[Required work]
Among the lines below, count those with "left". Give the total alone.

[Dataset records]
● ● ● ● ● ● ●

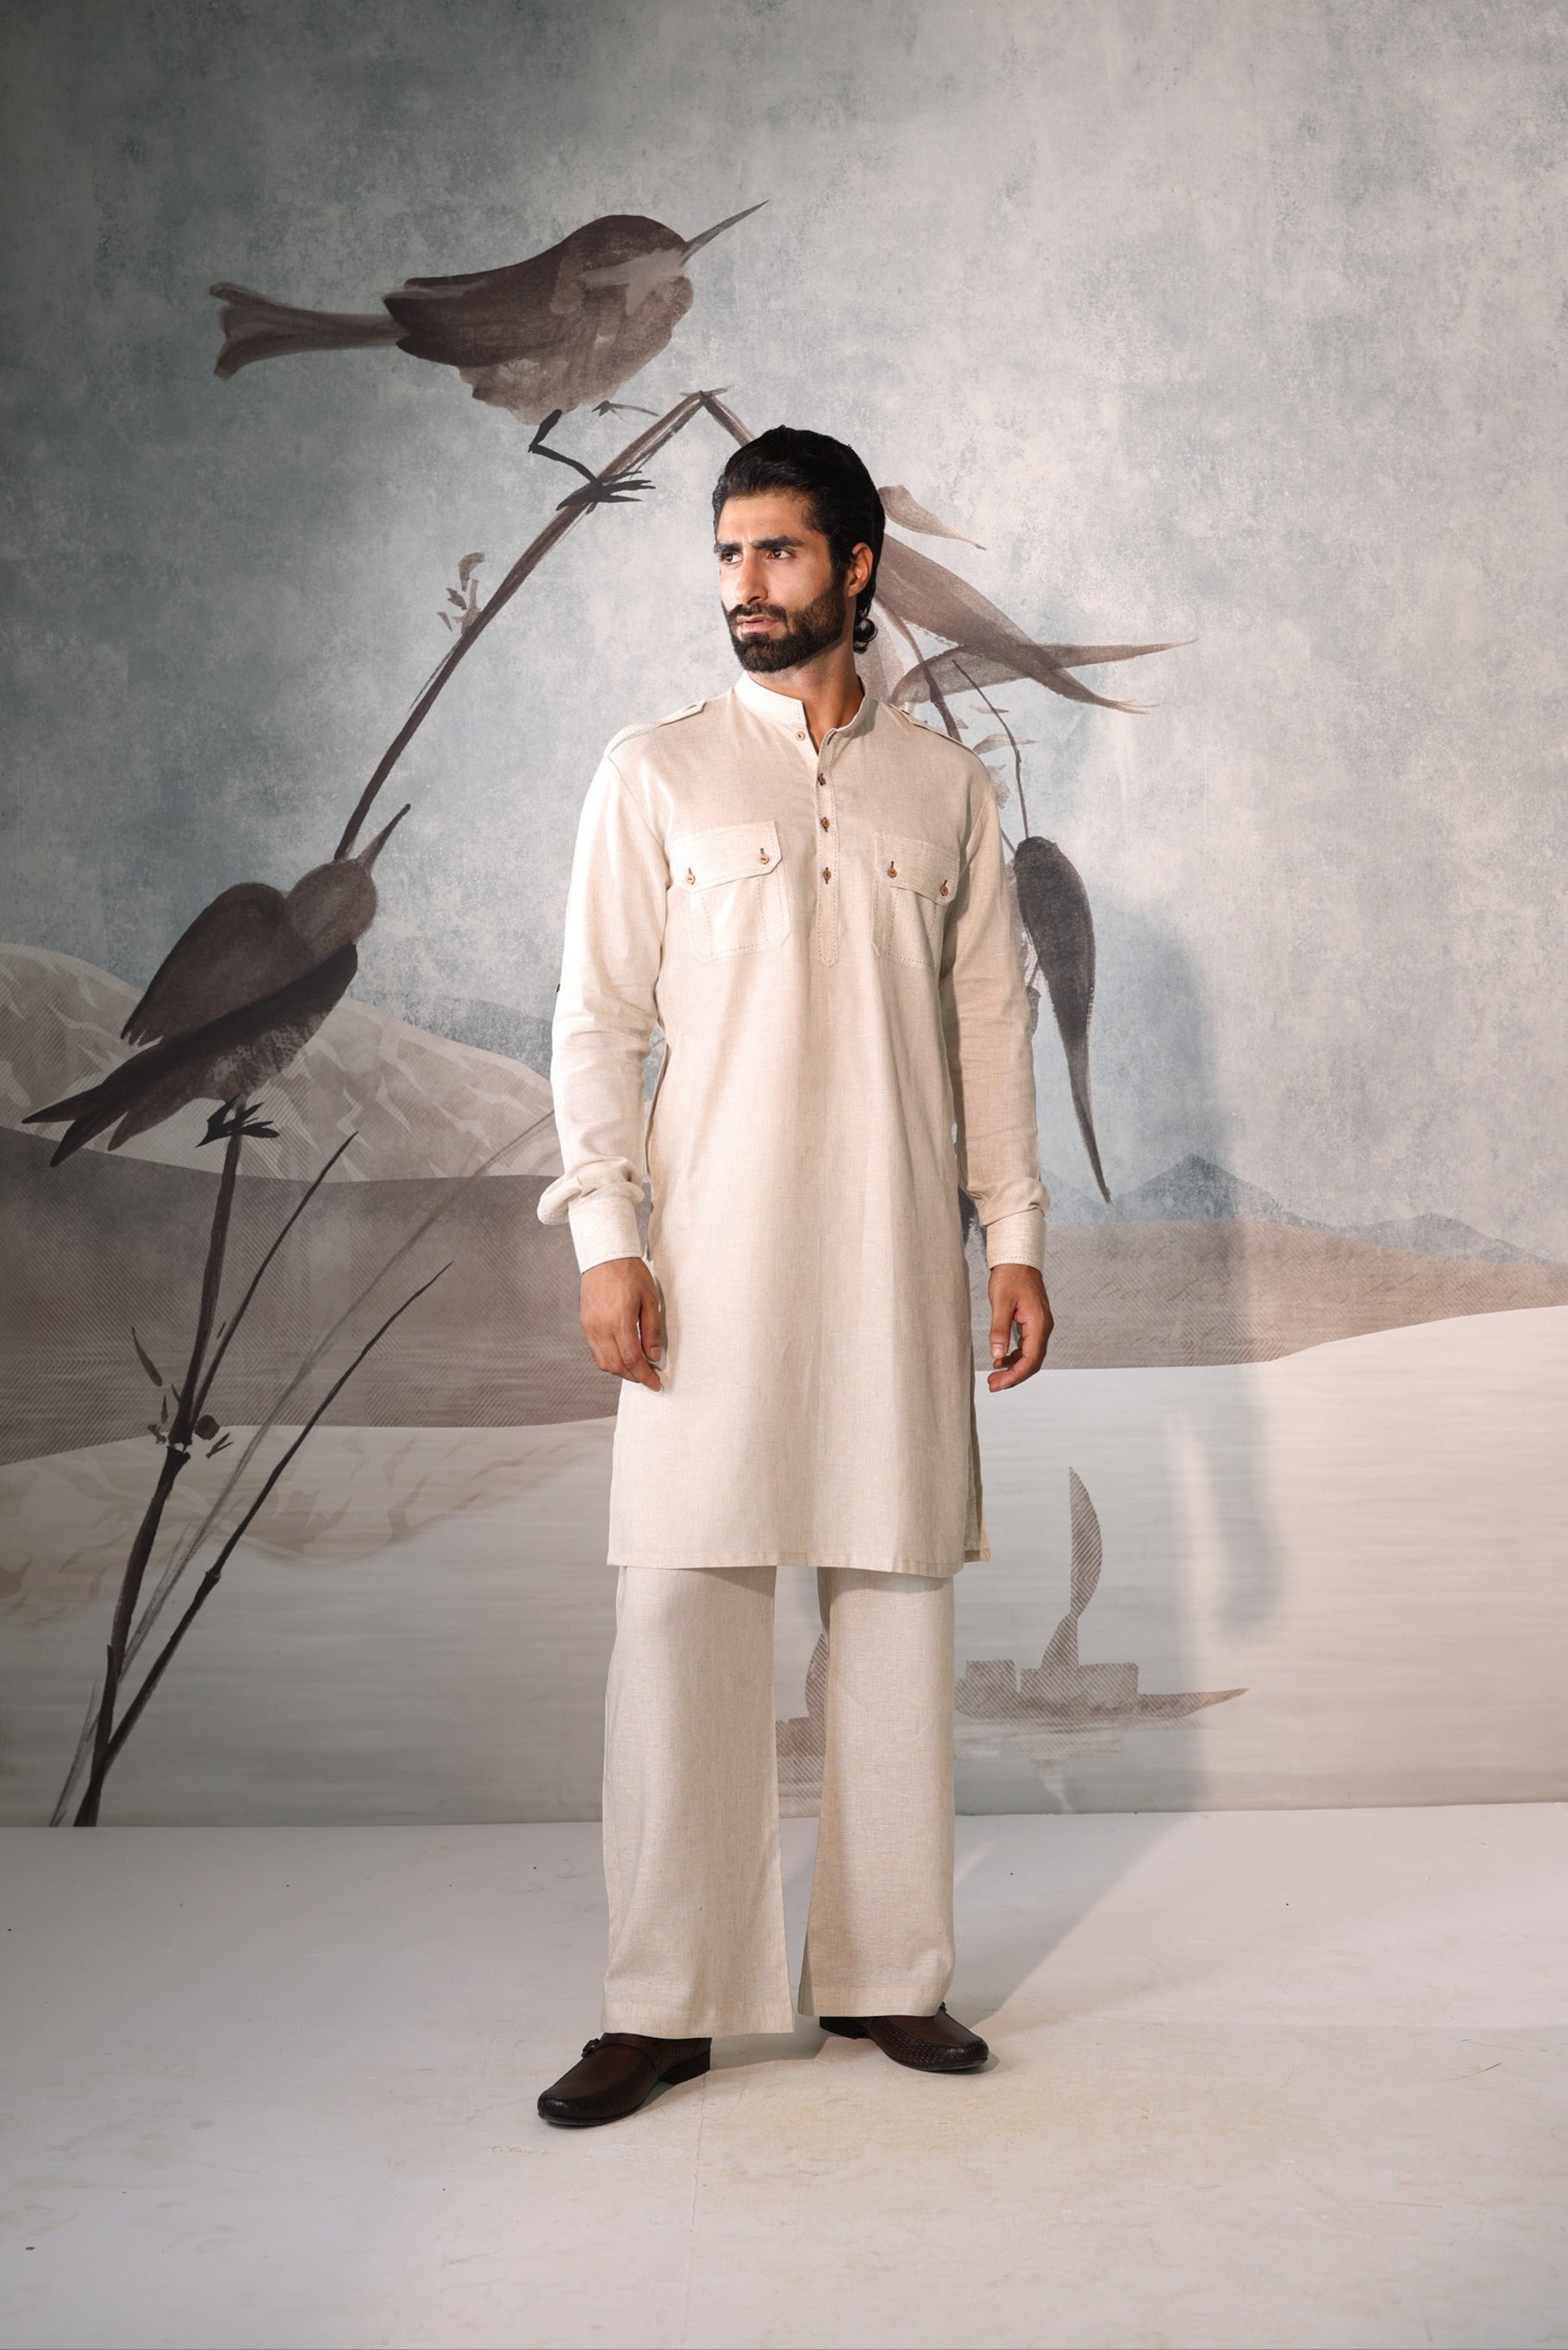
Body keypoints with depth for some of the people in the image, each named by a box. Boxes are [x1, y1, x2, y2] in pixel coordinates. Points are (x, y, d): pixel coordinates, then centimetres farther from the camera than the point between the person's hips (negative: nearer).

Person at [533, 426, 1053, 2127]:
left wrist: (1016, 1236, 5)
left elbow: (991, 1022, 11)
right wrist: (605, 1238, -8)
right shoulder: (654, 775, 6)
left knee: (897, 1598, 5)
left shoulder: (944, 785, 11)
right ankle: (666, 2001, 8)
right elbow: (596, 1017, 2)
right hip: (711, 1253, -2)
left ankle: (883, 1970, 19)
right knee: (680, 1609, -4)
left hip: (897, 1254, 2)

● ● ● ● ● ● ●

[Solution for this problem]
6